### Your objective:
In the entries below, some lines hold the string "Users"; please say how many, giving the number and nothing else.

(Records excerpted from a collection)
========================================

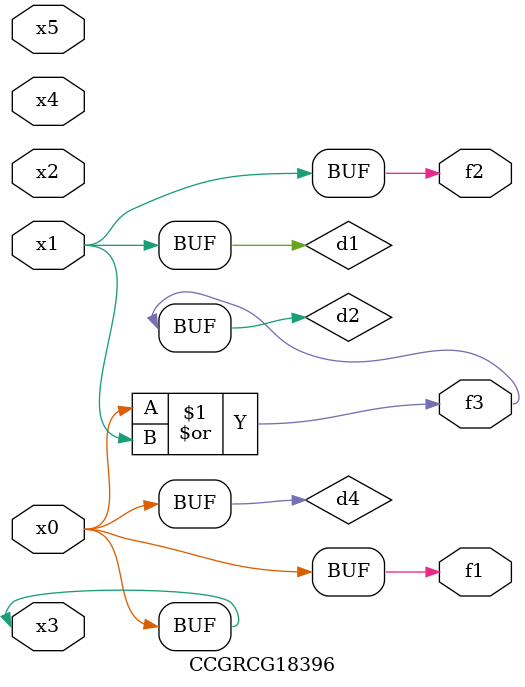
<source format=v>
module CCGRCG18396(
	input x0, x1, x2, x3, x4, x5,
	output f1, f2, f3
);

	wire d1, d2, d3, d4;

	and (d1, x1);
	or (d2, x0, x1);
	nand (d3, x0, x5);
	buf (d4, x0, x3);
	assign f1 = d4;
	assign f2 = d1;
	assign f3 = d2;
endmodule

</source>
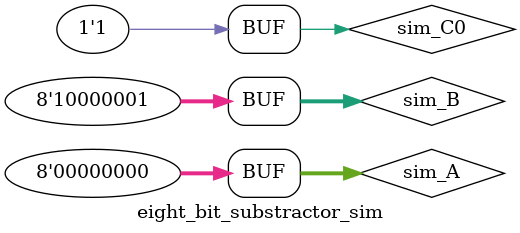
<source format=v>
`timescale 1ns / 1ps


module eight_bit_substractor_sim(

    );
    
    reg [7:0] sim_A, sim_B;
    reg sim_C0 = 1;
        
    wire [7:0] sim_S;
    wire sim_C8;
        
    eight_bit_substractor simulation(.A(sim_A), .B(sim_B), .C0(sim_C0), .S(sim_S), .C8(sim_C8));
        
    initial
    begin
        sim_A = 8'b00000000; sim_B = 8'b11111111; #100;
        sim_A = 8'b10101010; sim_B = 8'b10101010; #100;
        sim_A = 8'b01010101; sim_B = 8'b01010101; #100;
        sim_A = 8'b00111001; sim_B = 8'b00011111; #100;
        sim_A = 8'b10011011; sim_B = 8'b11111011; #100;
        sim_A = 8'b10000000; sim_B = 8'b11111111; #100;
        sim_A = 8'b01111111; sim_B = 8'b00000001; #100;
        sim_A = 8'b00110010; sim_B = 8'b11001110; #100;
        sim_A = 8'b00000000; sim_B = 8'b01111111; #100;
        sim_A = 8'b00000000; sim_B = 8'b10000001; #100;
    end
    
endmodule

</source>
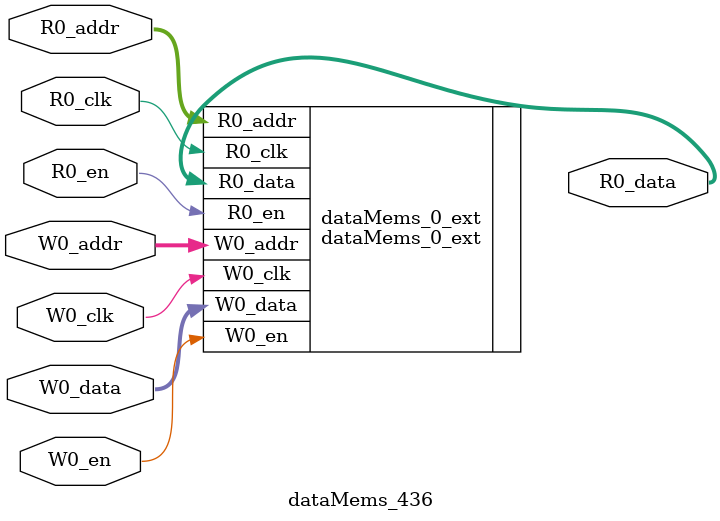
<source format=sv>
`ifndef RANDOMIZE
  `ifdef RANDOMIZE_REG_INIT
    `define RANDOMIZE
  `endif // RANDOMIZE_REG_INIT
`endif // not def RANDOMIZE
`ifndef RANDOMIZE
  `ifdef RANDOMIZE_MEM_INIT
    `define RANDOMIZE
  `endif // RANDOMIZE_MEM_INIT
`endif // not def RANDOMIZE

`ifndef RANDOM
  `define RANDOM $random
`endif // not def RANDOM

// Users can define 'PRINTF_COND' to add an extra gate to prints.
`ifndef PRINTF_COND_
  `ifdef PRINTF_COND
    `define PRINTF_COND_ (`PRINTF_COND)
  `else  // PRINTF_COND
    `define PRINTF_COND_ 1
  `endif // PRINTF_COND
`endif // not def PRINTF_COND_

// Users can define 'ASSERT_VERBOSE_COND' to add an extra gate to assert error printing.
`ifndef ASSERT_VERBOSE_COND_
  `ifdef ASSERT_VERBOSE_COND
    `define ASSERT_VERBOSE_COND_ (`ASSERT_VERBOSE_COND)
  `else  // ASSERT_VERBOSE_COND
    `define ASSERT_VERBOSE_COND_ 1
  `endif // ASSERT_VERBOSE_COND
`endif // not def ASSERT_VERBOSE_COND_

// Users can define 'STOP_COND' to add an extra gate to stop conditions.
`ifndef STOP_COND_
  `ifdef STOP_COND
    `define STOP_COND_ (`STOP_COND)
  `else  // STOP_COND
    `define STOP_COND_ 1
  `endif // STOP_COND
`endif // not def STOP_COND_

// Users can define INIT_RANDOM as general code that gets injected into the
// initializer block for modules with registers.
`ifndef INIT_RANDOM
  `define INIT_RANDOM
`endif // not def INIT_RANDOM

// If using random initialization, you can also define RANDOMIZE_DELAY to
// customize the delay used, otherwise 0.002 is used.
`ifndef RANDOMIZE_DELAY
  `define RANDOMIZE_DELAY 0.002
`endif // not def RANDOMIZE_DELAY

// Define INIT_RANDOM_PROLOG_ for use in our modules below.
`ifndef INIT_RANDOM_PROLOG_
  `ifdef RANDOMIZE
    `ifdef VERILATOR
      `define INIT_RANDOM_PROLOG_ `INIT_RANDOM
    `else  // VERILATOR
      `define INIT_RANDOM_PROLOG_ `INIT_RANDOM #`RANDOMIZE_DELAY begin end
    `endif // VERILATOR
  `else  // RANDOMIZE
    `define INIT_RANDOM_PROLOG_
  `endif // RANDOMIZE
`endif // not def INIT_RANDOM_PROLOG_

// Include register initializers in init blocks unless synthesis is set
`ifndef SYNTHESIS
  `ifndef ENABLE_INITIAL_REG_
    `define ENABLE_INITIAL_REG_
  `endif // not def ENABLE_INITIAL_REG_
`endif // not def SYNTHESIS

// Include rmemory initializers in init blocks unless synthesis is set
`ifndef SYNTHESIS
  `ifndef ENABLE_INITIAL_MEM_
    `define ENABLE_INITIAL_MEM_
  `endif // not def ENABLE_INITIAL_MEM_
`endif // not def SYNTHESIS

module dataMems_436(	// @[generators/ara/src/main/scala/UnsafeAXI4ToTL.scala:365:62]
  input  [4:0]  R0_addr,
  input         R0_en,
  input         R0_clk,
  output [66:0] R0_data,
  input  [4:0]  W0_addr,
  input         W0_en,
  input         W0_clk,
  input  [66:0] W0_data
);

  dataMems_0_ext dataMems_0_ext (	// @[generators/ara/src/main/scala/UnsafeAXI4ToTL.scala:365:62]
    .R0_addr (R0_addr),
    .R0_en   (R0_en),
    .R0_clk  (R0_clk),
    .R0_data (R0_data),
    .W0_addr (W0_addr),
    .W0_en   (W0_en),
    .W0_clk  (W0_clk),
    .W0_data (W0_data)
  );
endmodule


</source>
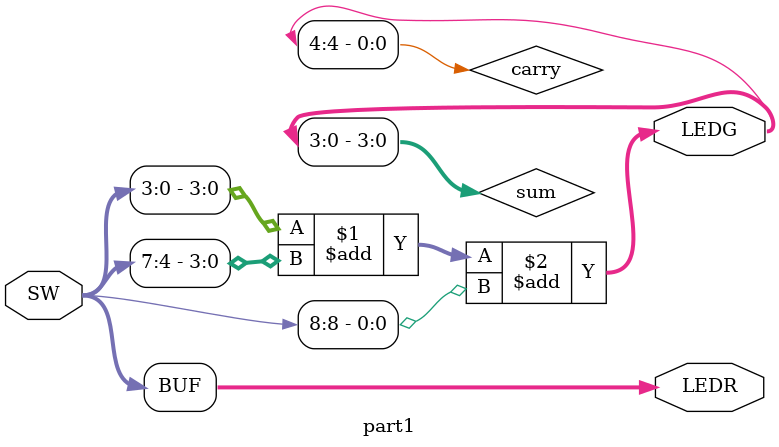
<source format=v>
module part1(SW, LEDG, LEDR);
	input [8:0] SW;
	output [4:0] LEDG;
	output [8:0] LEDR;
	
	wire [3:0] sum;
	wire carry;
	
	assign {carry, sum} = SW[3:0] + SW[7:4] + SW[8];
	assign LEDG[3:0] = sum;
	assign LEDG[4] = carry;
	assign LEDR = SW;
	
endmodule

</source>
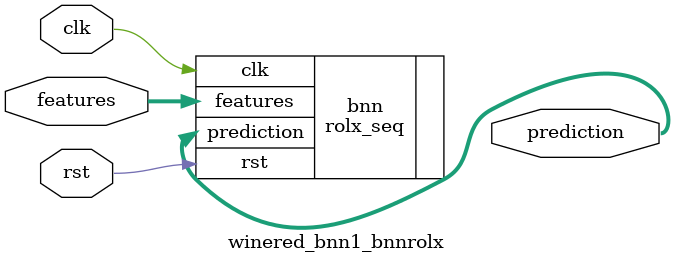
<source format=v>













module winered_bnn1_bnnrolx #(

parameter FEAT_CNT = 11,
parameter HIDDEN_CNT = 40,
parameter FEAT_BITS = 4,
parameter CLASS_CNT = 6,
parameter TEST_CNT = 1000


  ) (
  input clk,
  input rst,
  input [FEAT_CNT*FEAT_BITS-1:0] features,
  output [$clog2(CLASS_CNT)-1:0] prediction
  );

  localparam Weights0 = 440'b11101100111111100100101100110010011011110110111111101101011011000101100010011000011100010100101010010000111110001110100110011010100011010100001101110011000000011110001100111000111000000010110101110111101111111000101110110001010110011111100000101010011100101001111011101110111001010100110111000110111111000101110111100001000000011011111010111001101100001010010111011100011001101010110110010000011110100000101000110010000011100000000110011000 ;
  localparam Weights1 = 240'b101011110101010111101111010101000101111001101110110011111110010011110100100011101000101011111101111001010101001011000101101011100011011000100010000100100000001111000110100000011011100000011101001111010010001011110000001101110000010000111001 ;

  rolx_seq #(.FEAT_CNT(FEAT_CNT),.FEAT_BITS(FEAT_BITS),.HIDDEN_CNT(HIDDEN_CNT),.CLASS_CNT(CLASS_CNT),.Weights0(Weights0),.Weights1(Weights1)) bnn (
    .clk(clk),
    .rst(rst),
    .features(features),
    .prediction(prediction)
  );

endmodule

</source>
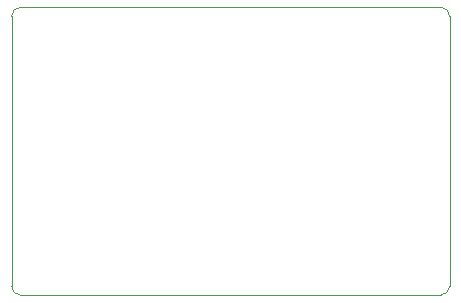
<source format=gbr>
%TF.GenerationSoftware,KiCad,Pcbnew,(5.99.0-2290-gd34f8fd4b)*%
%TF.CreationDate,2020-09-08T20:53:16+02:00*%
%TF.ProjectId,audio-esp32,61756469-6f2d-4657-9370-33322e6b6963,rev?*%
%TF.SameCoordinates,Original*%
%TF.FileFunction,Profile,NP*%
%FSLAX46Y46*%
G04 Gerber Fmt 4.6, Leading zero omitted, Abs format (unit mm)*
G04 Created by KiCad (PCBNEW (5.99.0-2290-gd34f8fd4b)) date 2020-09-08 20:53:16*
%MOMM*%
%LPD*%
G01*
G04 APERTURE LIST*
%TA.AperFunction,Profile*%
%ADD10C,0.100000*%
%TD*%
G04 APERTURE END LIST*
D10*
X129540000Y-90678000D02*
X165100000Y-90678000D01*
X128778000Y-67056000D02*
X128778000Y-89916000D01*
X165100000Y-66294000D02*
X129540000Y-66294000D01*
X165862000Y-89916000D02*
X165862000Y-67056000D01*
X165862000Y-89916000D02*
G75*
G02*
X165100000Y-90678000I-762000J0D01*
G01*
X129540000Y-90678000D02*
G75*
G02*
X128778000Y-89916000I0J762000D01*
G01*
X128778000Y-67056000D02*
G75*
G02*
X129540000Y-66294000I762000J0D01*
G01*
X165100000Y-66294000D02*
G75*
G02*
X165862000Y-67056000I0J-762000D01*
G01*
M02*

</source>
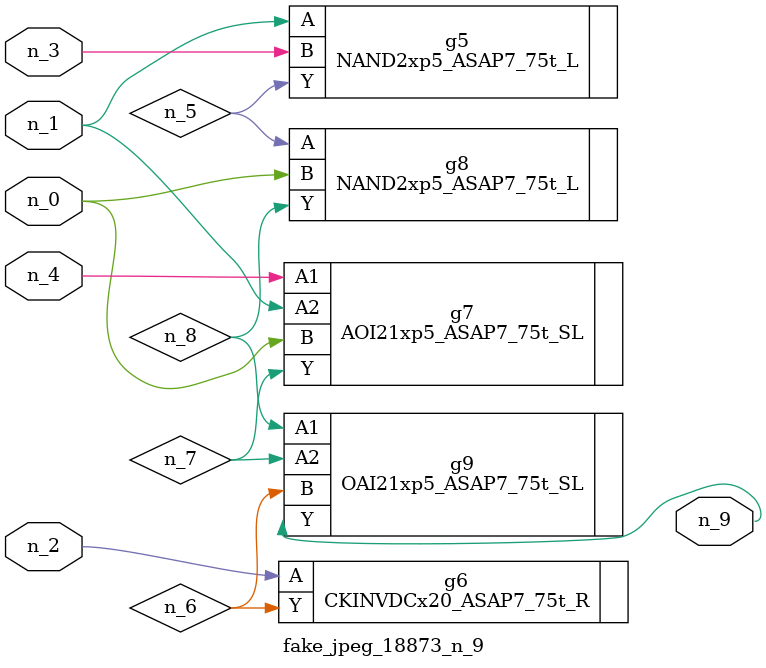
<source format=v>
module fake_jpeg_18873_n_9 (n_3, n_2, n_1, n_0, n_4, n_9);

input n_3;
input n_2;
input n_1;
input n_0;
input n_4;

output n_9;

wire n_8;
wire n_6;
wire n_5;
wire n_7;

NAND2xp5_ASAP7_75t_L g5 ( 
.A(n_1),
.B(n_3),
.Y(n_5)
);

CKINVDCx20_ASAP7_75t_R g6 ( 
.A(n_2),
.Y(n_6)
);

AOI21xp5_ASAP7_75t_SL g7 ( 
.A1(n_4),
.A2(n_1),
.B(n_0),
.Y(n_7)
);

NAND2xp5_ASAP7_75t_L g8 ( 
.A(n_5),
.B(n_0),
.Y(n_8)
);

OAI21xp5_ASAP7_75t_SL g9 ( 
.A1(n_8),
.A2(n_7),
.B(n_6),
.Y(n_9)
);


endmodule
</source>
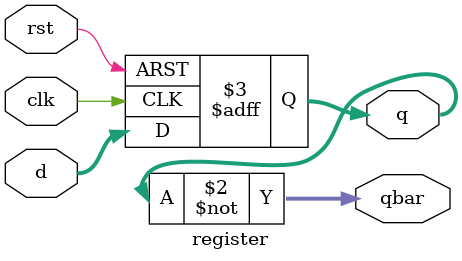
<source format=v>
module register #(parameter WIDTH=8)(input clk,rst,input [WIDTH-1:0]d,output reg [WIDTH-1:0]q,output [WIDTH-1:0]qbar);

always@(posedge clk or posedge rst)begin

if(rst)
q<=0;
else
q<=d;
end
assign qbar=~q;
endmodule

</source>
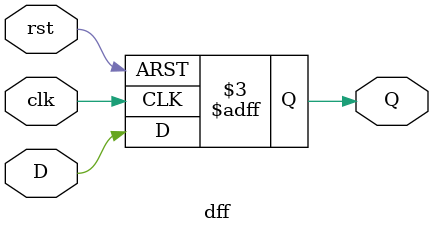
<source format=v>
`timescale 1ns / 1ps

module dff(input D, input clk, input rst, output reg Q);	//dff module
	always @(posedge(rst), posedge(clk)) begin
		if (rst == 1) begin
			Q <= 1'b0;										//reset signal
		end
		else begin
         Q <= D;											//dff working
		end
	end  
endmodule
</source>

========================================

### Answer to this exercise:
4